Of the other characters, Vayl of course is the most fleshed out; he is Jaz's vampire boss, a long-time CIA agent. He's also growing into a love interest. He's got his own backstory (it's a little stereotypical wounded hero, but not over the top) and what I liked about him the most was that he gave Jaz space. He wasn't all typical romance-hero-Alpha male; he trusted Jaz to do her job, which is necessarily exceedingly dangerous. He freaks out when she gets herself into a series of really bad situations, but not to the point of losing control of himself or sight of the mission. He never demands that she quit or do something less dangerous -- in fact, he's more likely to tell her to smarten up and do her job. They're a team, and a really good one. The only time he gets angry with her is when she does something to compromise their mission, and another time when she lies to him, both of which seem like perfectly reasonable responses. And what I like about them as characters who lean towards romantic partners is that they don't feel completely ill-matched. They are friends, and colleagues; they're comfortable with each other and respectful of each other. I like the hint of romance; I also like that it's not nearly resolved by the end of the book. They don't even kiss. Which makes the payoff, when/if that does happen, that much better down the road. There's more to come and I look forward to seeing how their relationship develops.

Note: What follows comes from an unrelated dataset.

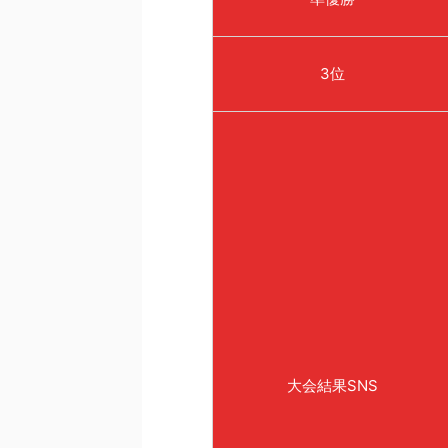
3位
大会結果SNS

So there we go; an exceedingly long review on a book I view as a bit of an escape read. I am so glad I read this book; it really helped me get my reading mojo back, and it was good fun, and also allowed me a chance to think about faulty narrative devices in a way that for whatever reason didn't detract from the story for me. I recommend this for anyone who enjoys a fast summer read with a kick-ass heroine and lots of exciting action.